Startup on quest to 3D-print rockets now has a second launch site on the California coast

• https://www.theverge.com, By Loren Grush

Rocket startup Relativity Space is expanding its launch sites from one to two, with a new agreement to fly its future rocket out of Vandenberg Air Force Base in Southern California. The deal means Relativity, which already has a lease for a launch site in Cape Canaveral, Florida, will be able to fly from either the East or West Coast of the United States when its rocket is ready.

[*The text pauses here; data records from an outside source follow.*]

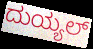
ದುಯ್ಯಲ್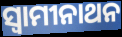
ସ୍ବାମୀନାଥନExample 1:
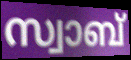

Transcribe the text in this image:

സ്വാബ്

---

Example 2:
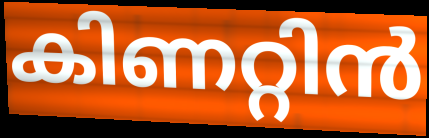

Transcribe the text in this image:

കിണറ്റിൻ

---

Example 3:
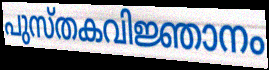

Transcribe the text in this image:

പുസ്തകവിജ്ഞാനം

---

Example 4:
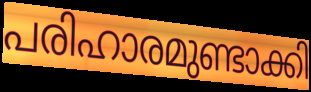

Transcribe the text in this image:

പരിഹാരമുണ്ടാക്കി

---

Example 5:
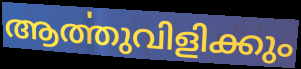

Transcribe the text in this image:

ആൎത്തുവിളിക്കും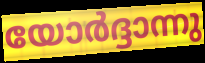
യോർദ്ദാന്നുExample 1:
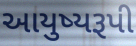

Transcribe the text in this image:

આયુષ્યરૂપી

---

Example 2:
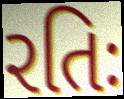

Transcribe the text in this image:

રતિઃ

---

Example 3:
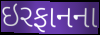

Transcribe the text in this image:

ઇરફાનના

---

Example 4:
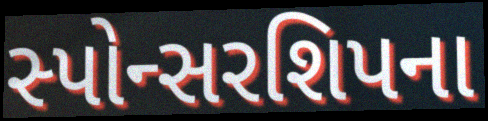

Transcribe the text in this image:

સ્પોન્સરશિપના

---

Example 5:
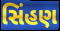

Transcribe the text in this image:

સિંહણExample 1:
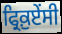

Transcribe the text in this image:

ਫ੍ਰਿਕ਼ੁਏਂਸੀ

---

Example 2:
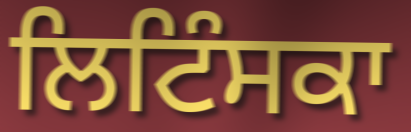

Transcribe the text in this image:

ਲਿਟਿੰਸਕਾ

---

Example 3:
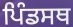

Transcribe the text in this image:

ਪਿੰਡਸਥ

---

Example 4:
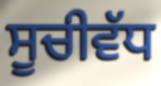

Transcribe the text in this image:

ਸੂਚੀਵੱਧ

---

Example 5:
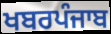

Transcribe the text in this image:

ਖਬਰਪੰਜਾਬ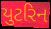
યુટરિનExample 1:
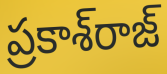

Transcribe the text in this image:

ప్రకాశ్‌రాజ్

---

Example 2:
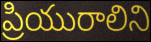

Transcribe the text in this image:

ప్రియురాలిని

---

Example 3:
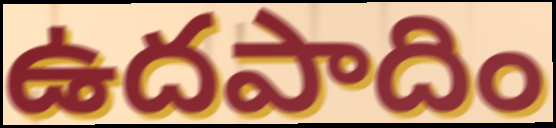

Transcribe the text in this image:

ఉదపాదిం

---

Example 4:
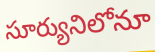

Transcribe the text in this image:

సూర్యునిలోనూ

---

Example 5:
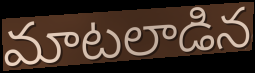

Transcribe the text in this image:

మాటలాడినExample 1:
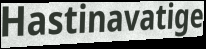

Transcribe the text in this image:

Hastinavatige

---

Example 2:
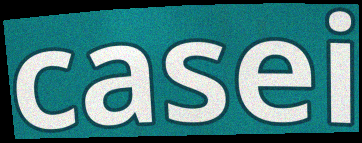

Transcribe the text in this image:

casei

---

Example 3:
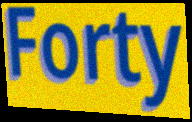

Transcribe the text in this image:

Forty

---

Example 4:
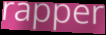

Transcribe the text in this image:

rapper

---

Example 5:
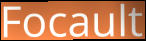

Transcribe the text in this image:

Focault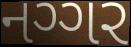
નગ્ગરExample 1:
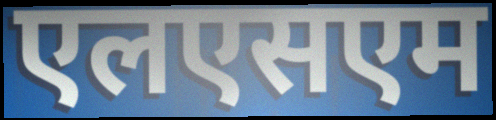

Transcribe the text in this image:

एलएसएम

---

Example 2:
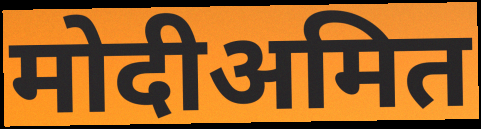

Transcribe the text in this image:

मोदीअमित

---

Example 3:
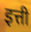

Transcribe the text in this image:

इत्ती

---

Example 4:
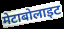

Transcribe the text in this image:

मेटाबोलाइट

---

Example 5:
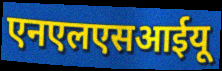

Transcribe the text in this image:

एनएलएसआईयू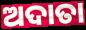
ଅଦାତାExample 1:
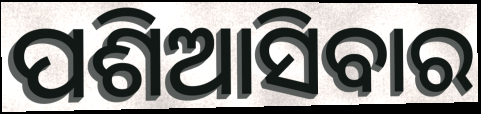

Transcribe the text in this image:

ପଶିଆସିବାର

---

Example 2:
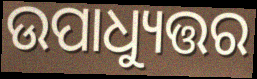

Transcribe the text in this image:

ଉପାଧ୍ୟୁତ୍ତର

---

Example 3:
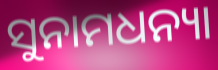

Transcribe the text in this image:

ସୁନାମଧନ୍ୟା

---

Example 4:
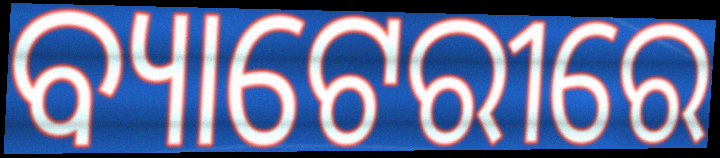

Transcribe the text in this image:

ବ୍ୟାଟେରୀରେ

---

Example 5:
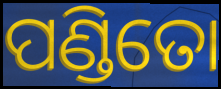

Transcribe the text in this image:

ପଣ୍ଡିତୋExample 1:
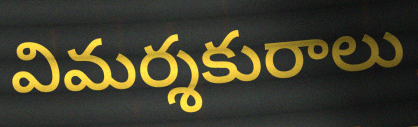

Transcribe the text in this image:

విమర్శకురాలు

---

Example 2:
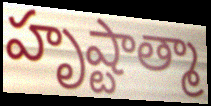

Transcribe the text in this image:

హృష్టాత్మా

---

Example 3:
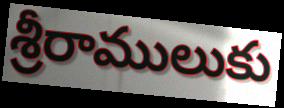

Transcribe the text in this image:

శ్రీరాములుకు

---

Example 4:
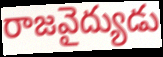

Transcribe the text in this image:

రాజవైద్యుడు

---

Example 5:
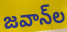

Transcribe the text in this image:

Based out of Los Angeles, Relativity Space is an ambitious rocket startup aimed at creating the first fully 3D-printed rocket. The company, started by engineers from SpaceX and Blue Origin, is currently developing its first rocket called the Terran 1. The goal is for every part of Terran 1 — including its engines, fuselage, and propellant tanks — to be 3D-printed in order to minimize the amount of workforce needed to manufacture the rocket and bring down costs. Relativity created its own 3D printer called Stargate to get the job done, and the company recently moved into a new 120,000-square-foot facility in Long Beach, California, to further develop the rocket.

In January of last year, Relativity announced it had signed an agreement to launch out of Cape Canaveral Air Force Station from a site called LC-16. The company plans to ramp up construction on the site to prepare for the inaugural flight of the Terran 1 currently scheduled for the end of 2021. In the meantime, Relativity has signed a "Right Of Entry Agreement" at Vandenberg Air Force Base. The company is eyeing moving into a site called Building 330 and taking over the land surrounding it.

"We have a site identified; we've gone through a program review; we've done the initial paperwork for actually getting the first step towards a site awarded," Tim Ellis, CEO of Relativity Space, tells The Verge. "It means that we're actually launching from this facility." He says that the new location will allow the company to launch to orbits that pass north to south and over poles, which its rockets could not reach from launching eastward from the Cape.